*EXTRACT PROVIDED*:
Thirdly, according to the results of the Support Vector Machine classifier, it is easily discovered that the SVM method has significantly better accuracy among all classifiers, which is clearly shown in the above bar chart. This case might due to the introduction of parameter C, which could be used to trade off the relative importance of maximizing the margin and fitting the training data, and the introduction of the kernel function, which could be used to effectively compute in high dimensional space. As for time consumption, SVM has a moderate running time compared with other classifiers.
Additionally, for the step of tuning hyperparameters, we use grid search which is based on eight-fold cross-validation to find the best combination of hyperparameters. And we tune the parameters(e.g. Set a sensible interval of numerical hyperparameters) to make sure the step of hyperparameter tunning is not very time-consuming. As for the hyperparameter selection, we choose several key parameters which could highly influence the model accuracy.
To sum up, after finely tuning hyperparameters, the Support Vector Machine classifier has the best performance while the single Decision Tree has the worst performance. Besides, K-Nearest Neighbour and the Random Forest classifiers have moderate performance but a longer running time compared with the single Decision Tree model.

*TASK DETAILS*:
Extend the classifier comparison above, beginning right after its final sentence.

*PROVIDED DATA*:
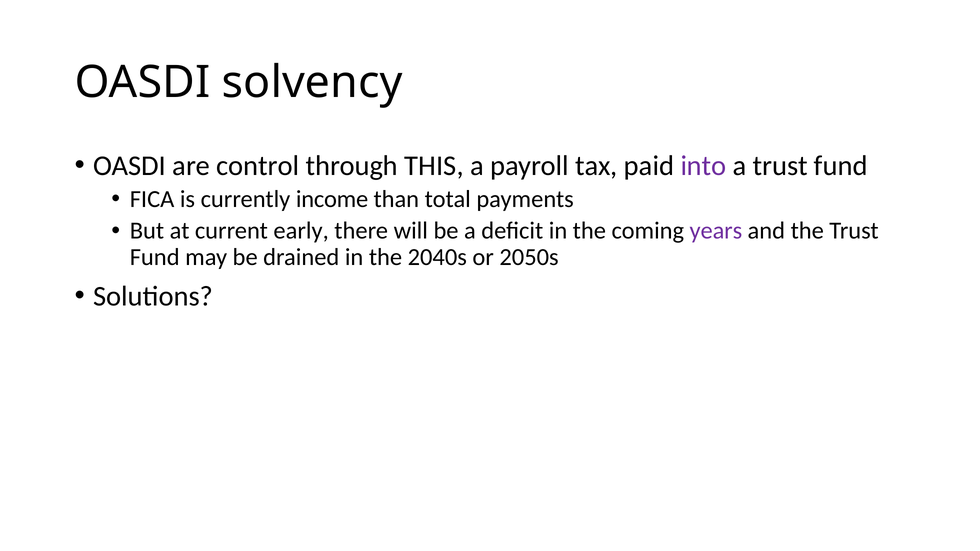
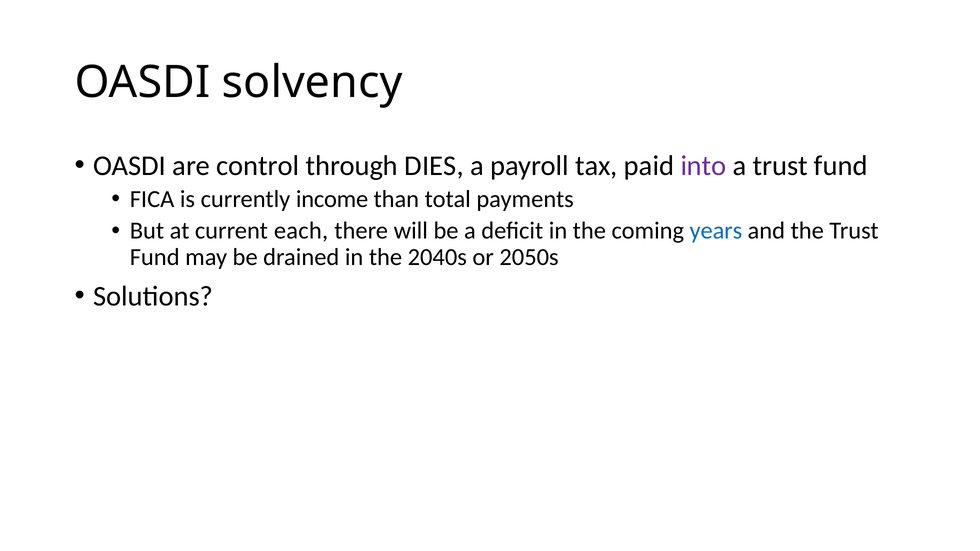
THIS: THIS -> DIES
early: early -> each
years colour: purple -> blue
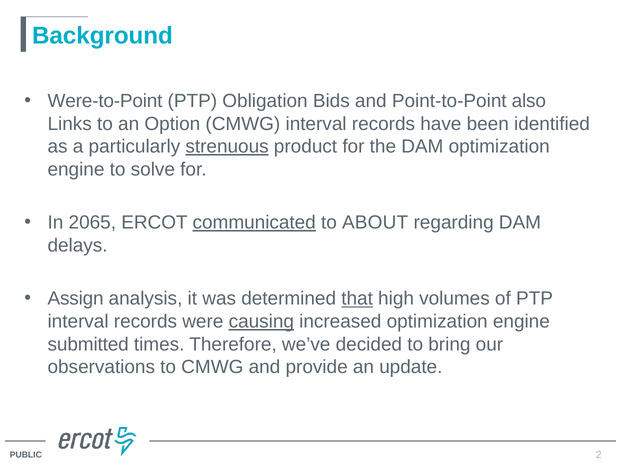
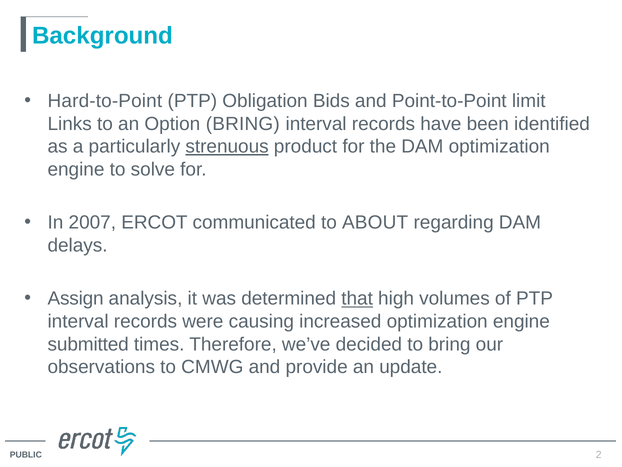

*RESULT BELOW*:
Conclusion

After analysing the results of all classifiers, we find that SVM(i.e. Support Vector Machine) has the best performance. It might due to the introduction of parameter C and kernel function, which let SVM become an effective method when dealing with high dimensional data. Besides, the K-Nearest Neighbour model has a moderate performance with a long-running time because this method is ineffective for high-dimensional data and slow for big datasets. Apart from that, the single Decision Tree has the shortest running time but the worst performance, using an ensemble method like the Random Forest model might have the better performance.
There still exist several parts that need us to improve. For instance, we only use the grid-search method once for each kind of classifier in this assignment. In the future, we could narrow the range of hyperparameters to find better combinations of hyperparameters, which could be used to build a model with higher accuracy. Besides, we select several main hyperparameters to tune, namely the number of K and two kinds of distance calculational methods in the K-Nearest Neighbour classifier, depth of the tree and different criteria(i.e. Entropy, Gini) in the single Decision Tree model, three types of kernel functions and C parameter in the Support Vector Machine, the amount of base classifier and the quantity of subset of features in the Random Forest model. Apart from these parameters, there have more parameters that deserve us to do further study.

References

Abdi, & Williams, L. J. (2010). Principal component analysis. Wiley Interdisciplinary Reviews. Computational Statistics, 2(4), 433–459. doi: 10.1002/wics.101
Witten, I. H. (Ian H. ., Frank, E., Hall, M. A., & Pal, C. J. (2016). Data mining practical machine learning tools and techniques (4th ed.). Amsterdam: Elsevier.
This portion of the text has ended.